Com a singeleza de um belo despertar, a manhã começou bem, era domingo. Um belo domingo dia dos pais. Lá estava aquele sujeito barbudo e gordo. Sentado como sempre vendo televisão, aquele olhar centrado de alguém que assiste algo porém está pouco preocupado com o resultado. Dizem que parece comigo, melhor, pareço com ele, mas não tenho certeza. O externo pode ser, mas e a alma? Como suportar todo esse silêncio no qual ele vive?
Quem dera ter forças para quebrar o gelo, a primeira palavra do dia. Não, ela não é bom dia. Nosso bom dia são olhares, são com outras palavras.
Preparo meu café sem dizer e penso no presente, dessa vez compramos algo além de meias, cuecas e camisas, foi um presente especial. Não sei por qual motivo, mas olhar para ele me deixa meio inseguro, meio indeciso. Talvez eu não saiba ser filho de um pai. Só sei que passaram duas horas e eu lá na sala. Minha mãe tentou uma conversa neste tempo, mas foram poucas palavras. A boa parte delas foi sobre o jogo de futebol que estava passando.
Ele adora jogos, não importa o time, se deixar fica o dia inteiro vendo televisão. Mas vendo o que? Dia de domingo a programação era bem limitada, só ele sabia. Talvez ele visse o mundo e nós?
Minha mãe e eu nos cansamos e resolvemos levantar, fomos pegar os presentes. Estava muito contente indo buscar o livro. Neste momento não existem palavras, apenas ações mecânicas. Nossas emoções existem mas não saem, qualquer frase, qualquer fraquejo, não importa, eles estampam na situação e criam situações imprevisíveis. Nessas horas o recomendável é nada de palavras, apenas ações, mecânicas ações, tímidas ações. Cheguei na sala novamente e levei em minhas mãos o pacote. Como já disse, não há palavras, apenas um grunhido mal entendido: “feliz dia dos pais”, uma resposta “obrigado”, tudo é quase imperceptível. Depois há um tímido abraço, entrego-lhe o pacote mamãe diz:
- Faltou o beijo de seu pai.
Nesta hora o mundo vai e o tímido beijo nada mais é que uma demonstração de afeto, porém um tímido afeto. Medo, há medo. De quê? Não há resposta. Nessas horas vejo que não nos conhecemos devidamente. Um abraço, um beijo e um mimo de amor são tão torturantes, são expressões de nossos seres que vivem num abismo conjugal e entre eles há apenas dúvidas, nenhuma certeza.

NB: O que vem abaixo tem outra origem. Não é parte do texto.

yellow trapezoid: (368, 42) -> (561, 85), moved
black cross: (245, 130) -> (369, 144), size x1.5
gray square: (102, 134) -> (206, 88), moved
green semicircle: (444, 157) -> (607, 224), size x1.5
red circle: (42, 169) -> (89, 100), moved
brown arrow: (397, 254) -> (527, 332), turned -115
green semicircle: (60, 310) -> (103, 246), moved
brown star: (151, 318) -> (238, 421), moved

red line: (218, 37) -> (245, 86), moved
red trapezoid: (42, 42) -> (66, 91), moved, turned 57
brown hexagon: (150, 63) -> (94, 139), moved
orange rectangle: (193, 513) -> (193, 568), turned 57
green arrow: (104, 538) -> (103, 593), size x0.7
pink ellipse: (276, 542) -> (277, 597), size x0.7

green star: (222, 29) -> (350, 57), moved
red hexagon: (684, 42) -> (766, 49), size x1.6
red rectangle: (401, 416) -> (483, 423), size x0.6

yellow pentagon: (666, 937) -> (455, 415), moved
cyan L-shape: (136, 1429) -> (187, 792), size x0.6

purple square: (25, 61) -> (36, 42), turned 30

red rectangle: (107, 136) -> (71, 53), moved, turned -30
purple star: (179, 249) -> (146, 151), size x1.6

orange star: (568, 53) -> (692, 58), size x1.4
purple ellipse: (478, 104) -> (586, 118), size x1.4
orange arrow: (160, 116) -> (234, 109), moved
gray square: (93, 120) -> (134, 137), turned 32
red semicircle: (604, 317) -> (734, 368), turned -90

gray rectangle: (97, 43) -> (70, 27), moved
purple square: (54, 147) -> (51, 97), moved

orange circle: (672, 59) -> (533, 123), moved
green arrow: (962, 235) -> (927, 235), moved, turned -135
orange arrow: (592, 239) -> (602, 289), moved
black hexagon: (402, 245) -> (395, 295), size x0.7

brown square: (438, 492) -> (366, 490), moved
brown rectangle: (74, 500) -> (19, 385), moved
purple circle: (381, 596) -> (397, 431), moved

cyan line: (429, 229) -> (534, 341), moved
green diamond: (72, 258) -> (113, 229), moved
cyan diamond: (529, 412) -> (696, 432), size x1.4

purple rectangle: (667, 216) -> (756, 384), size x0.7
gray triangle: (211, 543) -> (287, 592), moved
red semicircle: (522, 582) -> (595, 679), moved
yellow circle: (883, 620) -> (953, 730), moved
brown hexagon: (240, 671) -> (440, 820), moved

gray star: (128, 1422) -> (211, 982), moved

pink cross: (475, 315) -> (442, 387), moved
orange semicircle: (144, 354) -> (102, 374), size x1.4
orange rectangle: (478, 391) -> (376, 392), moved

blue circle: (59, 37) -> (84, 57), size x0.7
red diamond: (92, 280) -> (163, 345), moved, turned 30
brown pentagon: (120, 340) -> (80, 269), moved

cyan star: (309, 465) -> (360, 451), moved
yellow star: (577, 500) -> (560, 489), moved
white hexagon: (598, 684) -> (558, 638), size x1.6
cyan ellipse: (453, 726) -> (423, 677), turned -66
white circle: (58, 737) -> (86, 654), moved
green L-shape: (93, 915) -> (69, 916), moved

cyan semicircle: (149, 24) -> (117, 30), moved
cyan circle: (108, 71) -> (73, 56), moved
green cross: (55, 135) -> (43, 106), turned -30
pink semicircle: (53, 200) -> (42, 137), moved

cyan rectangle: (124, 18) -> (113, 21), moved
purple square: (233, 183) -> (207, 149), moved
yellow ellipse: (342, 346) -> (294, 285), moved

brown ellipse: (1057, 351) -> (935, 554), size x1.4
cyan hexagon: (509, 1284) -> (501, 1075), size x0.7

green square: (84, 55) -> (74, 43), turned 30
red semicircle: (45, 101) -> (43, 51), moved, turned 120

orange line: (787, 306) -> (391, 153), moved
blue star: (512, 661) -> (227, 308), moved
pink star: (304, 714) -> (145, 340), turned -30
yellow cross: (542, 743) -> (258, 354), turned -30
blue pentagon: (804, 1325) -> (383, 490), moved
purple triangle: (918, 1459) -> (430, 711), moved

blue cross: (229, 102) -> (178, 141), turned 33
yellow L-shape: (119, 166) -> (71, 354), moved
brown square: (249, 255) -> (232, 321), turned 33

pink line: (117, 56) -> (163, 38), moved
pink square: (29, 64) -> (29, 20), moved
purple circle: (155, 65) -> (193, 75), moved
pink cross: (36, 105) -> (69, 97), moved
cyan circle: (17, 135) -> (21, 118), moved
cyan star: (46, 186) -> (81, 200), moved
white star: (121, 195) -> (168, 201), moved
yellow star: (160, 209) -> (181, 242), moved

A figura do pai é assim? A figura do filho é essa? Não sei, só sei que convivemos, saudamos e seguimos em frente. Ele abre o embrulho, neste momento meus olhos enchem de lágrimas mas não caem. Eu queria que caíssem, mas não deixo. A sua cara é a de sempre, porém dessa vez vejo um brilho em seus olhos, ele agradece e começa a folhear o livro que foi um marco em sua adolescência
Quantos anos passam nestes minutos? Vou recuperando meu estado e volto ao meu quarto para olhar o nada e lá só consigo figurar sua reação ao abrir o presente. O dia passou e junto com ele a sua magia e inquietude. Mas este dia sempre esteve e sempre estará em minha memória, nossos atos humanos.
Deste dia guardei a lembrança de um pai, foi o último dia domingo dos pais juntos. Não chorei, não fui nada além de mim, nem ele. Foi nosso último domingo, foi o último domingo que acordei cedo, peguei o presente, senti a barba e me senti encabulado na presença de alguém tão íntimo.
Hoje sou pai, lembro e lembrarei eternamente daquele dia, aquele simples dia que para é eterno, imutável. Poderia ter feito mais? Não! A resposta que tenho do livro que dei. Encontra-se em cima da mesa, aberto, com as marcas de suas digitais, com marcas de uma história, com lembranças de um passado.